Information shown Start Marker
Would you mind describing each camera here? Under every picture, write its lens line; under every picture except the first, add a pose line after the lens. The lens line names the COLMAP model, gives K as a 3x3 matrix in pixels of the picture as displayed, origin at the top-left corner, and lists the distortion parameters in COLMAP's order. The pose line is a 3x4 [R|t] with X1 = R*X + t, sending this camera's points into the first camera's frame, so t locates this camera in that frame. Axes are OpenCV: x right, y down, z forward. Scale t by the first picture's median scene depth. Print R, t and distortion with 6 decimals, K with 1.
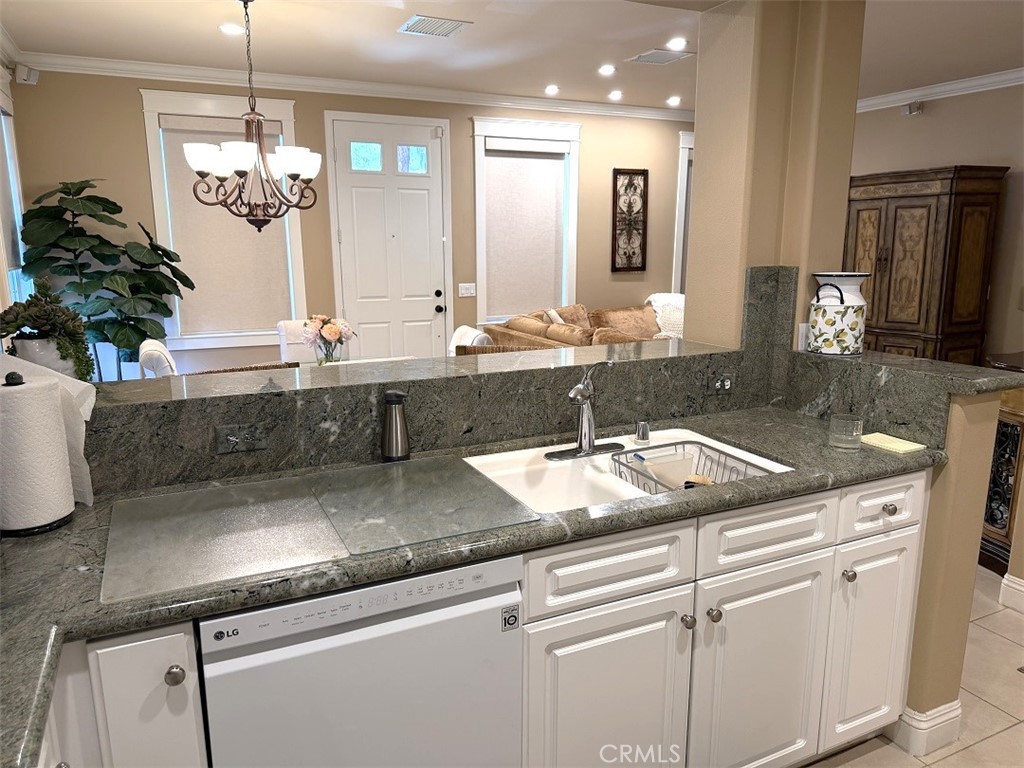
lens RADIAL K [[725.4, 0, 512.0], [0, 725.4, 384.0], [0, 0, 1]] dist [0.145078, -0.196570]
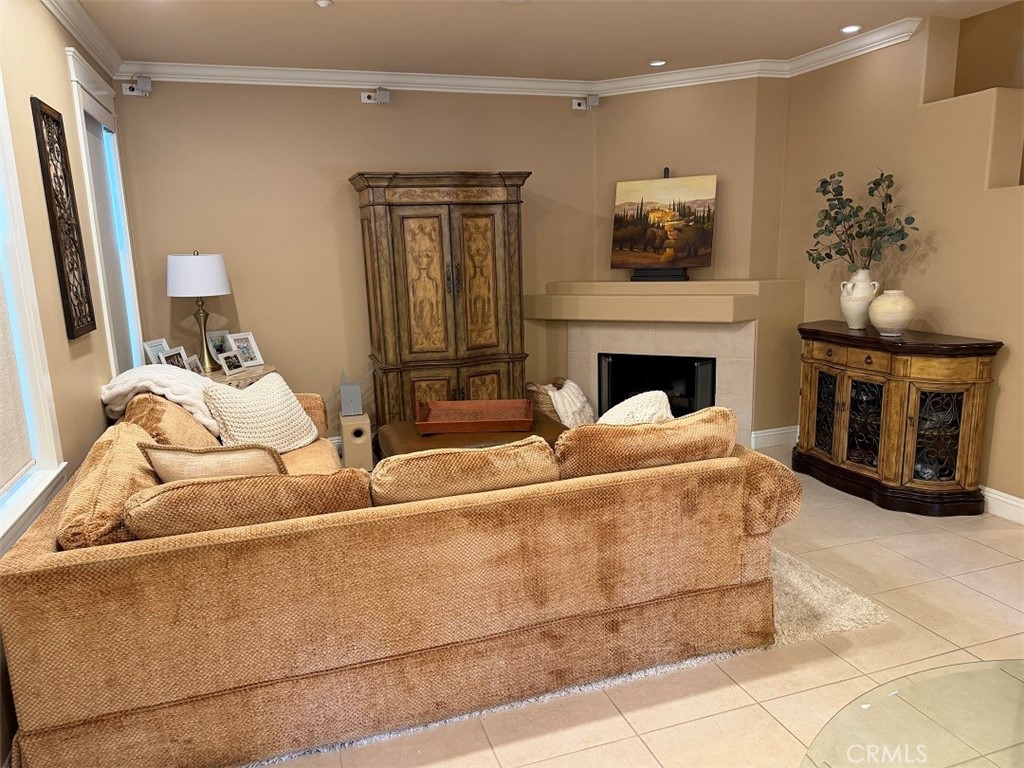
lens RADIAL K [[725.4, 0, 512.0], [0, 725.4, 384.0], [0, 0, 1]] dist [0.145078, -0.196570]
pose [[0.116258, -0.189799, 0.974915, -0.320451], [0.220242, 0.962061, 0.161033, -0.173184], [-0.968492, 0.195996, 0.153650, 0.847377]]
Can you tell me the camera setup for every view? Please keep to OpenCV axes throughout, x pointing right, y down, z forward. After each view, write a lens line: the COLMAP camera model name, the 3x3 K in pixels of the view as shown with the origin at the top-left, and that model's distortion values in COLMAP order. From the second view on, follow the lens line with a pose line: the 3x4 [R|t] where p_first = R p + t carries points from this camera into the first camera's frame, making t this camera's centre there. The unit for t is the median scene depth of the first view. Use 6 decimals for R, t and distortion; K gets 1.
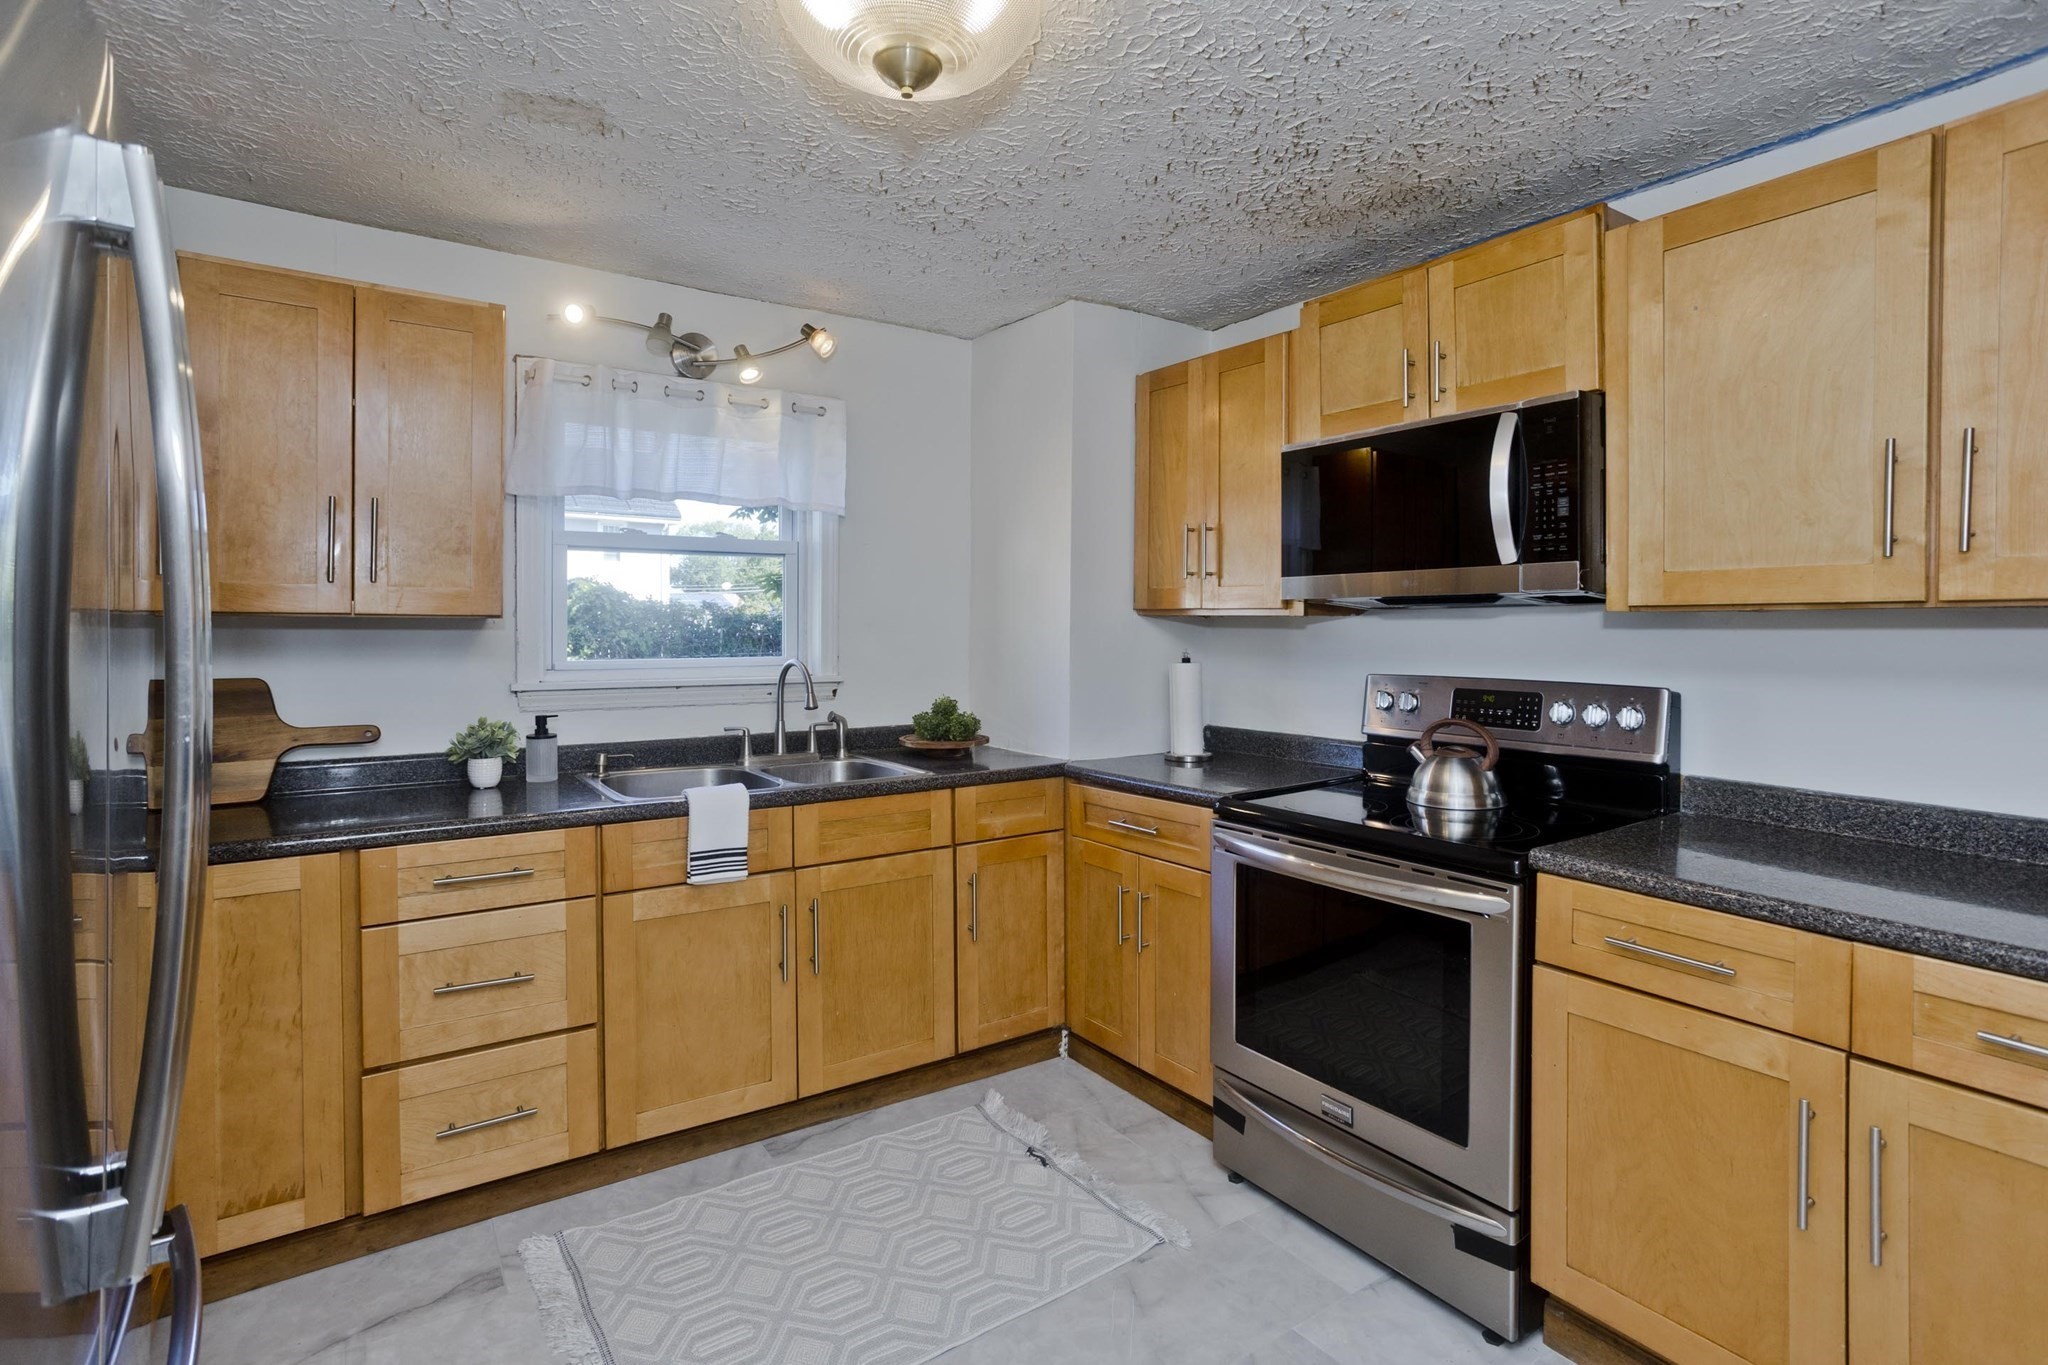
lens RADIAL K [[1013.3, 0, 1072.0], [0, 1013.3, 635.2], [0, 0, 1]] dist [-0.002851, 0.034593]
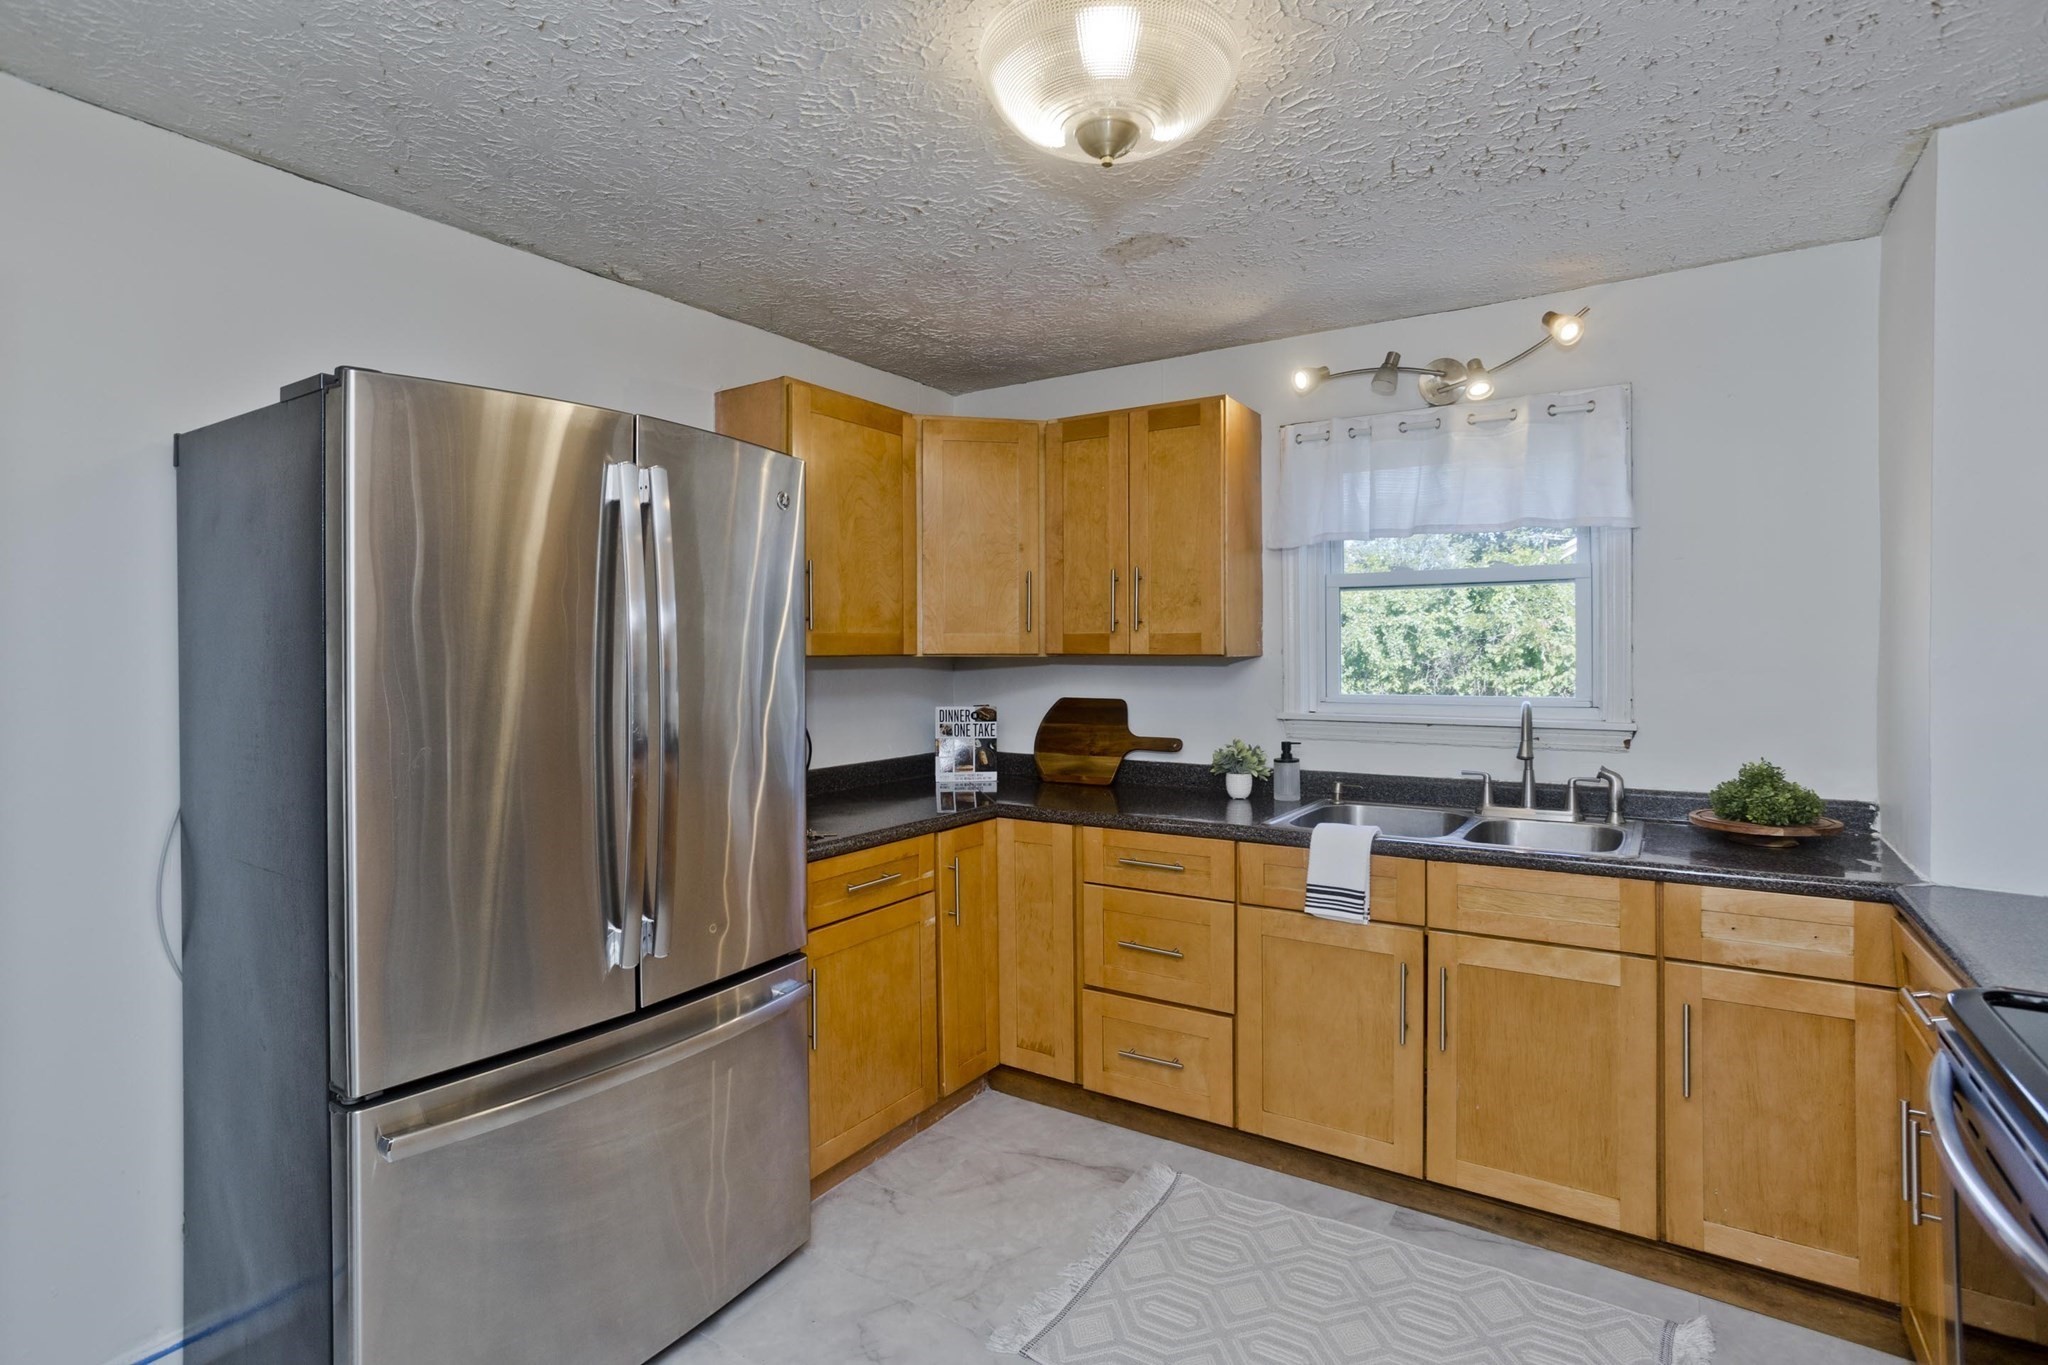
Information shown End Marker
- Exercise details:
Rewrite all the records above with every occurrence of "lens line" replaced by "camera line", keeping everything else unchanged. Leave out the pictures.

- Your solution:
Would you mind describing each camera here? Under every picture, write its camera line; under every picture except the first, add a pose line after the lens. The camera line names the COLMAP model, gives K as a 3x3 matrix in pixels of the picture as displayed, origin at the top-left corner, and lists the distortion parameters in COLMAP's order. The pose line is a 3x4 [R|t] with X1 = R*X + t, sending this camera's points into the first camera's frame, so t locates this camera in that frame. Axes are OpenCV: x right, y down, z forward. Scale t by the first picture's median scene depth. Print R, t and distortion with 6 decimals, K with 1.
lens RADIAL K [[725.4, 0, 512.0], [0, 725.4, 384.0], [0, 0, 1]] dist [0.145078, -0.196570]
lens RADIAL K [[725.4, 0, 512.0], [0, 725.4, 384.0], [0, 0, 1]] dist [0.145078, -0.196570]
pose [[0.116258, -0.189799, 0.974915, -0.320451], [0.220242, 0.962061, 0.161033, -0.173184], [-0.968492, 0.195996, 0.153650, 0.847377]]
Can you tell me the camera setup for every view? Please keep to OpenCV axes throughout, x pointing right, y down, z forward. After each view, write a camera line: the COLMAP camera model name, the 3x3 K in pixels of the view as shown with the origin at the top-left, and that model's distortion values in COLMAP order. From the second view on, follow the camera line with a pose line: the 3x4 [R|t] where p_first = R p + t carries points from this camera into the first camera's frame, making t this camera's centre there. The unit for t is the median scene depth of the first view. Use 6 decimals for R, t and distortion; K gets 1.
lens RADIAL K [[1013.3, 0, 1072.0], [0, 1013.3, 635.2], [0, 0, 1]] dist [-0.002851, 0.034593]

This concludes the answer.